Across all entries below, how many lines include "educational"? Answer with the number alone.

Dataset entries:
.....
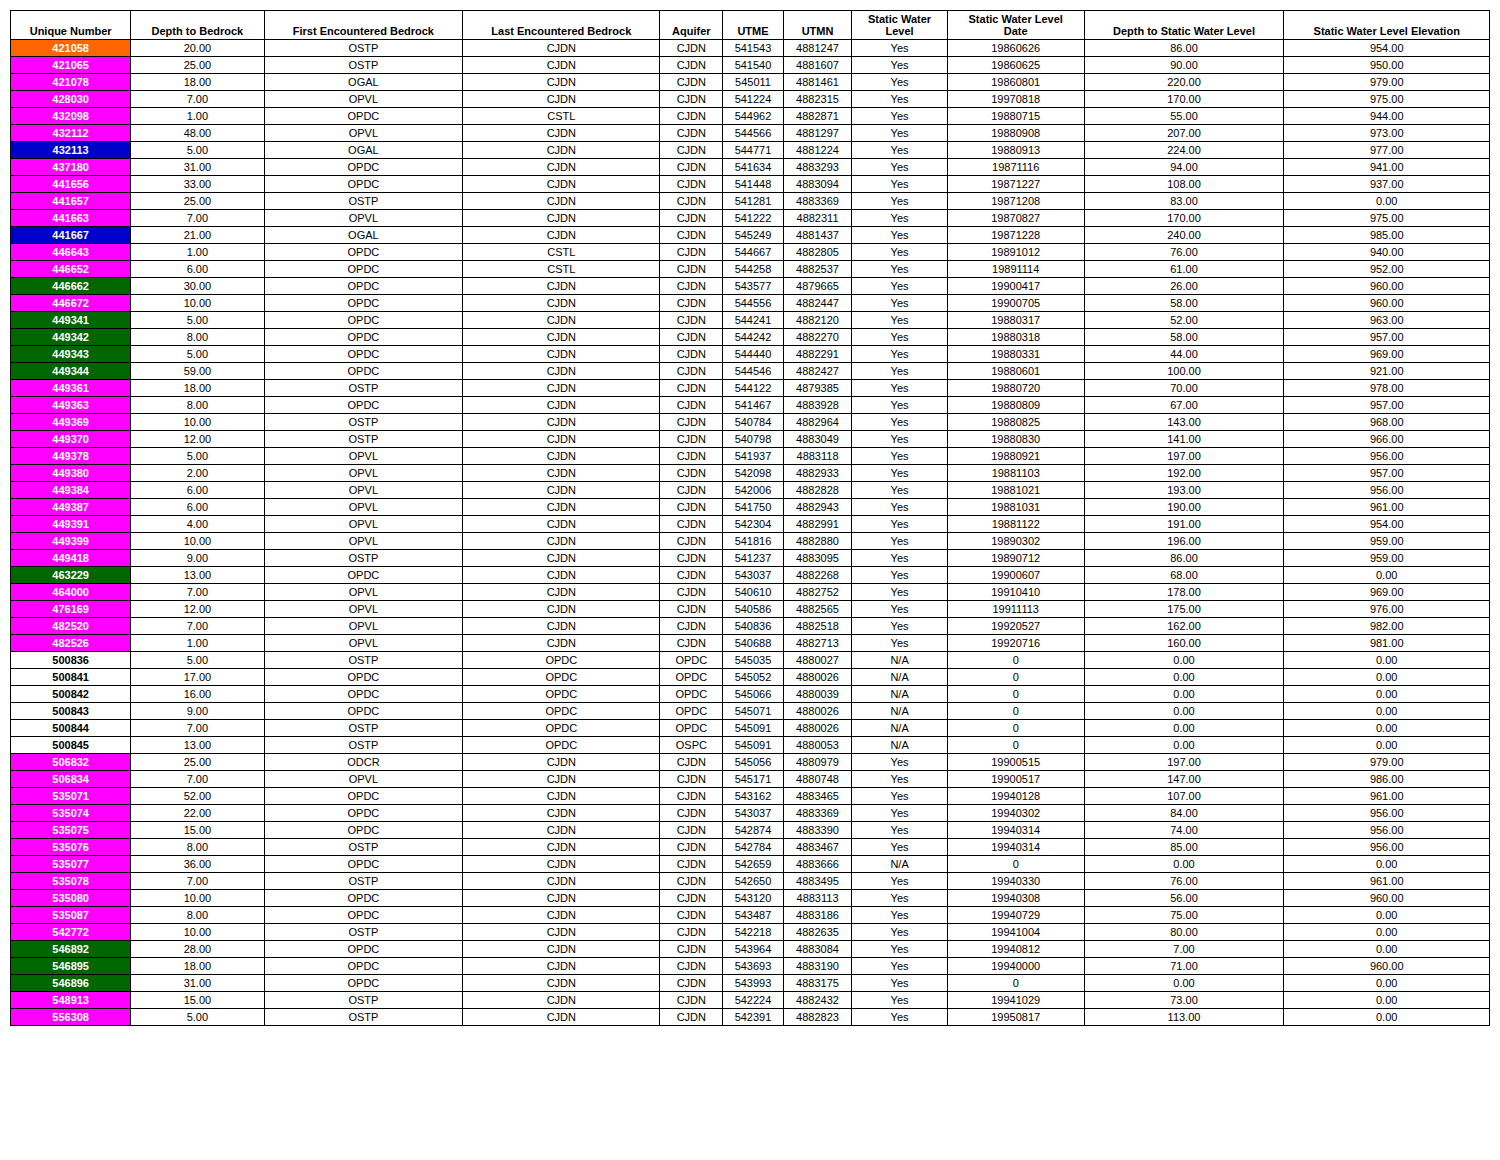| Unique Number | Depth to Bedrock | First Encountered Bedrock | Last Encountered Bedrock | Aquifer | UTME | UTMN | Static Water Level | Static Water Level Date | Depth to Static Water Level | Static Water Level Elevation |
| --- | --- | --- | --- | --- | --- | --- | --- | --- | --- | --- |
| 421058 | 20.00 | OSTP | CJDN | CJDN | 541543 | 4881247 | Yes | 19860626 | 86.00 | 954.00 |
| 421065 | 25.00 | OSTP | CJDN | CJDN | 541540 | 4881607 | Yes | 19860625 | 90.00 | 950.00 |
| 421078 | 18.00 | OGAL | CJDN | CJDN | 545011 | 4881461 | Yes | 19860801 | 220.00 | 979.00 |
| 428030 | 7.00 | OPVL | CJDN | CJDN | 541224 | 4882315 | Yes | 19970818 | 170.00 | 975.00 |
| 432098 | 1.00 | OPDC | CSTL | CJDN | 544962 | 4882871 | Yes | 19880715 | 55.00 | 944.00 |
| 432112 | 48.00 | OPVL | CJDN | CJDN | 544566 | 4881297 | Yes | 19880908 | 207.00 | 973.00 |
| 432113 | 5.00 | OGAL | CJDN | CJDN | 544771 | 4881224 | Yes | 19880913 | 224.00 | 977.00 |
| 437180 | 31.00 | OPDC | CJDN | CJDN | 541634 | 4883293 | Yes | 19871116 | 94.00 | 941.00 |
| 441656 | 33.00 | OPDC | CJDN | CJDN | 541448 | 4883094 | Yes | 19871227 | 108.00 | 937.00 |
| 441657 | 25.00 | OSTP | CJDN | CJDN | 541281 | 4883369 | Yes | 19871208 | 83.00 | 0.00 |
| 441663 | 7.00 | OPVL | CJDN | CJDN | 541222 | 4882311 | Yes | 19870827 | 170.00 | 975.00 |
| 441667 | 21.00 | OGAL | CJDN | CJDN | 545249 | 4881437 | Yes | 19871228 | 240.00 | 985.00 |
| 446643 | 1.00 | OPDC | CSTL | CJDN | 544667 | 4882805 | Yes | 19891012 | 76.00 | 940.00 |
| 446652 | 6.00 | OPDC | CSTL | CJDN | 544258 | 4882537 | Yes | 19891114 | 61.00 | 952.00 |
| 446662 | 30.00 | OPDC | CJDN | CJDN | 543577 | 4879665 | Yes | 19900417 | 26.00 | 960.00 |
| 446672 | 10.00 | OPDC | CJDN | CJDN | 544556 | 4882447 | Yes | 19900705 | 58.00 | 960.00 |
| 449341 | 5.00 | OPDC | CJDN | CJDN | 544241 | 4882120 | Yes | 19880317 | 52.00 | 963.00 |
| 449342 | 8.00 | OPDC | CJDN | CJDN | 544242 | 4882270 | Yes | 19880318 | 58.00 | 957.00 |
| 449343 | 5.00 | OPDC | CJDN | CJDN | 544440 | 4882291 | Yes | 19880331 | 44.00 | 969.00 |
| 449344 | 59.00 | OPDC | CJDN | CJDN | 544546 | 4882427 | Yes | 19880601 | 100.00 | 921.00 |
| 449361 | 18.00 | OSTP | CJDN | CJDN | 544122 | 4879385 | Yes | 19880720 | 70.00 | 978.00 |
| 449363 | 8.00 | OPDC | CJDN | CJDN | 541467 | 4883928 | Yes | 19880809 | 67.00 | 957.00 |
| 449369 | 10.00 | OSTP | CJDN | CJDN | 540784 | 4882964 | Yes | 19880825 | 143.00 | 968.00 |
| 449370 | 12.00 | OSTP | CJDN | CJDN | 540798 | 4883049 | Yes | 19880830 | 141.00 | 966.00 |
| 449378 | 5.00 | OPVL | CJDN | CJDN | 541937 | 4883118 | Yes | 19880921 | 197.00 | 956.00 |
| 449380 | 2.00 | OPVL | CJDN | CJDN | 542098 | 4882933 | Yes | 19881103 | 192.00 | 957.00 |
| 449384 | 6.00 | OPVL | CJDN | CJDN | 542006 | 4882828 | Yes | 19881021 | 193.00 | 956.00 |
| 449387 | 6.00 | OPVL | CJDN | CJDN | 541750 | 4882943 | Yes | 19881031 | 190.00 | 961.00 |
| 449391 | 4.00 | OPVL | CJDN | CJDN | 542304 | 4882991 | Yes | 19881122 | 191.00 | 954.00 |
| 449399 | 10.00 | OPVL | CJDN | CJDN | 541816 | 4882880 | Yes | 19890302 | 196.00 | 959.00 |
| 449418 | 9.00 | OSTP | CJDN | CJDN | 541237 | 4883095 | Yes | 19890712 | 86.00 | 959.00 |
| 463229 | 13.00 | OPDC | CJDN | CJDN | 543037 | 4882268 | Yes | 19900607 | 68.00 | 0.00 |
| 464000 | 7.00 | OPVL | CJDN | CJDN | 540610 | 4882752 | Yes | 19910410 | 178.00 | 969.00 |
| 476169 | 12.00 | OPVL | CJDN | CJDN | 540586 | 4882565 | Yes | 19911113 | 175.00 | 976.00 |
| 482520 | 7.00 | OPVL | CJDN | CJDN | 540836 | 4882518 | Yes | 19920527 | 162.00 | 982.00 |
| 482526 | 1.00 | OPVL | CJDN | CJDN | 540688 | 4882713 | Yes | 19920716 | 160.00 | 981.00 |
| 500836 | 5.00 | OSTP | OPDC | OPDC | 545035 | 4880027 | N/A | 0 | 0.00 | 0.00 |
| 500841 | 17.00 | OPDC | OPDC | OPDC | 545052 | 4880026 | N/A | 0 | 0.00 | 0.00 |
| 500842 | 16.00 | OPDC | OPDC | OPDC | 545066 | 4880039 | N/A | 0 | 0.00 | 0.00 |
| 500843 | 9.00 | OPDC | OPDC | OPDC | 545071 | 4880026 | N/A | 0 | 0.00 | 0.00 |
| 500844 | 7.00 | OSTP | OPDC | OPDC | 545091 | 4880026 | N/A | 0 | 0.00 | 0.00 |
| 500845 | 13.00 | OSTP | OPDC | OSPC | 545091 | 4880053 | N/A | 0 | 0.00 | 0.00 |
| 506832 | 25.00 | ODCR | CJDN | CJDN | 545056 | 4880979 | Yes | 19900515 | 197.00 | 979.00 |
| 506834 | 7.00 | OPVL | CJDN | CJDN | 545171 | 4880748 | Yes | 19900517 | 147.00 | 986.00 |
| 535071 | 52.00 | OPDC | CJDN | CJDN | 543162 | 4883465 | Yes | 19940128 | 107.00 | 961.00 |
| 535074 | 22.00 | OPDC | CJDN | CJDN | 543037 | 4883369 | Yes | 19940302 | 84.00 | 956.00 |
| 535075 | 15.00 | OPDC | CJDN | CJDN | 542874 | 4883390 | Yes | 19940314 | 74.00 | 956.00 |
| 535076 | 8.00 | OSTP | CJDN | CJDN | 542784 | 4883467 | Yes | 19940314 | 85.00 | 956.00 |
| 535077 | 36.00 | OPDC | CJDN | CJDN | 542659 | 4883666 | N/A | 0 | 0.00 | 0.00 |
| 535078 | 7.00 | OSTP | CJDN | CJDN | 542650 | 4883495 | Yes | 19940330 | 76.00 | 961.00 |
| 535080 | 10.00 | OPDC | CJDN | CJDN | 543120 | 4883113 | Yes | 19940308 | 56.00 | 960.00 |
| 535087 | 8.00 | OPDC | CJDN | CJDN | 543487 | 4883186 | Yes | 19940729 | 75.00 | 0.00 |
| 542772 | 10.00 | OSTP | CJDN | CJDN | 542218 | 4882635 | Yes | 19941004 | 80.00 | 0.00 |
| 546892 | 28.00 | OPDC | CJDN | CJDN | 543964 | 4883084 | Yes | 19940812 | 7.00 | 0.00 |
| 546895 | 18.00 | OPDC | CJDN | CJDN | 543693 | 4883190 | Yes | 19940000 | 71.00 | 960.00 |
| 546896 | 31.00 | OPDC | CJDN | CJDN | 543993 | 4883175 | Yes | 0 | 0.00 | 0.00 |
| 548913 | 15.00 | OSTP | CJDN | CJDN | 542224 | 4882432 | Yes | 19941029 | 73.00 | 0.00 |
| 556308 | 5.00 | OSTP | CJDN | CJDN | 542391 | 4882823 | Yes | 19950817 | 113.00 | 0.00 |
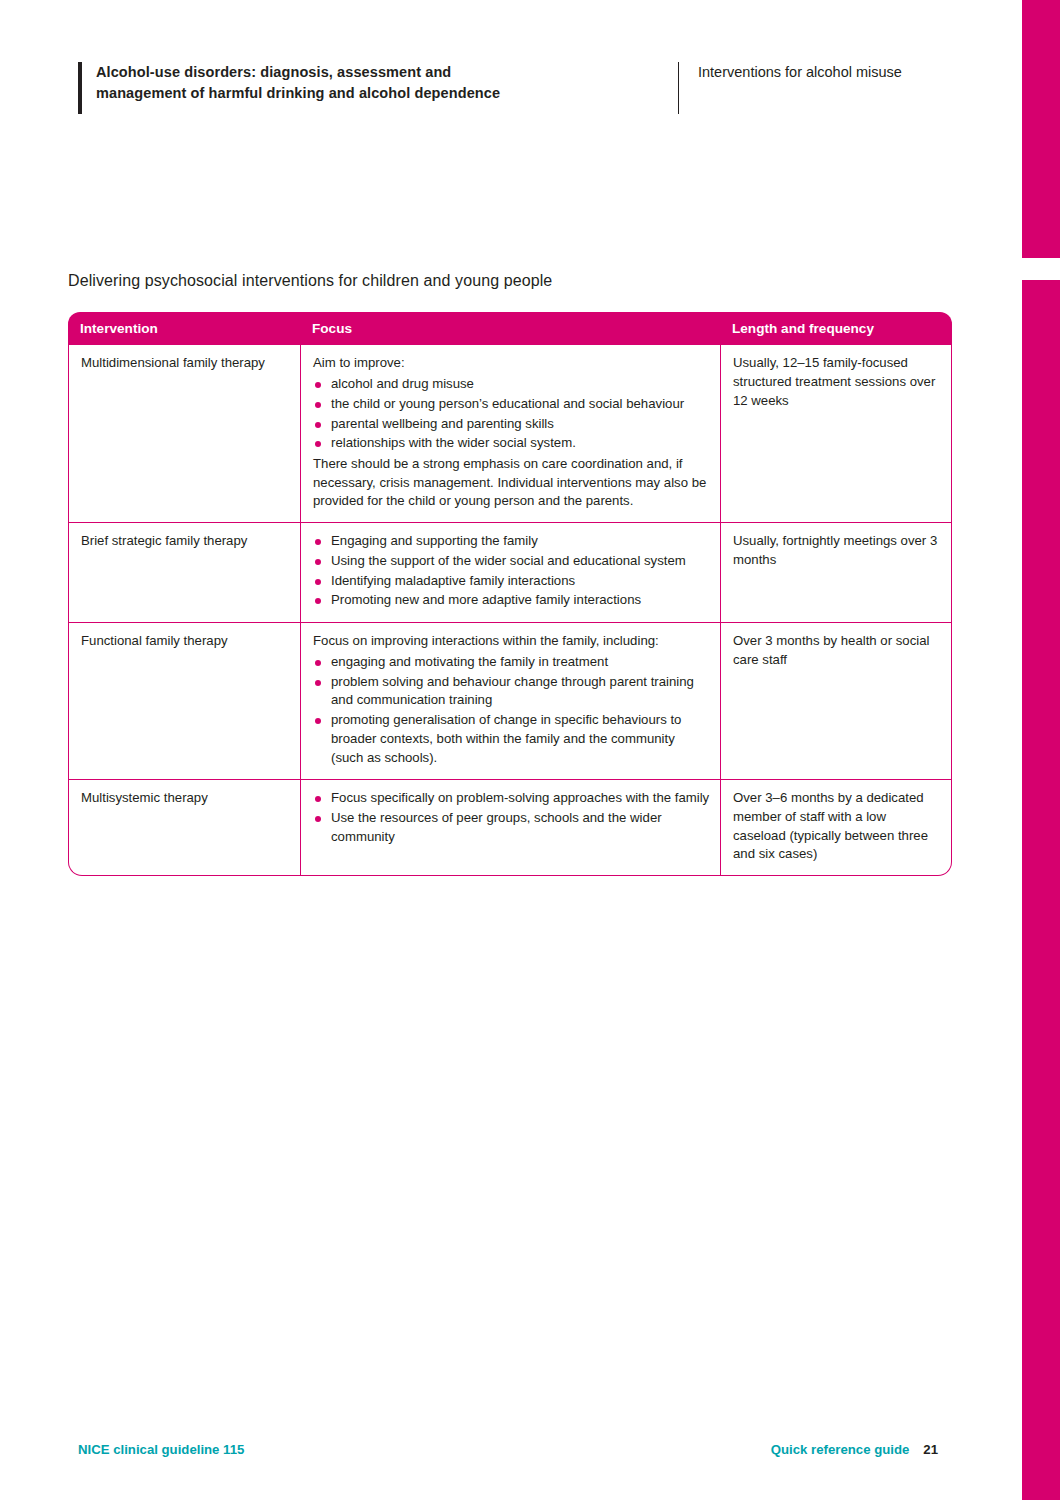Alcohol-use disorders: diagnosis, assessment and
management of harmful drinking and alcohol dependence
Interventions for alcohol misuse
Delivering psychosocial interventions for children and young people
| Intervention | Focus | Length and frequency |
| --- | --- | --- |
| Multidimensional family therapy | Aim to improve: alcohol and drug misuse the child or young person’s educational and social behaviour parental wellbeing and parenting skills relationships with the wider social system. There should be a strong emphasis on care coordination and, if necessary, crisis management. Individual interventions may also be provided for the child or young person and the parents. | Usually, 12–15 family-focused structured treatment sessions over 12 weeks |
| Brief strategic family therapy | Engaging and supporting the family Using the support of the wider social and educational system Identifying maladaptive family interactions Promoting new and more adaptive family interactions | Usually, fortnightly meetings over 3 months |
| Functional family therapy | Focus on improving interactions within the family, including: engaging and motivating the family in treatment problem solving and behaviour change through parent training and communication training promoting generalisation of change in specific behaviours to broader contexts, both within the family and the community (such as schools). | Over 3 months by health or social care staff |
| Multisystemic therapy | Focus specifically on problem-solving approaches with the family Use the resources of peer groups, schools and the wider community | Over 3–6 months by a dedicated member of staff with a low caseload (typically between three and six cases) |
NICE clinical guideline 115
Quick reference guide21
.....
[Response to the task]: 2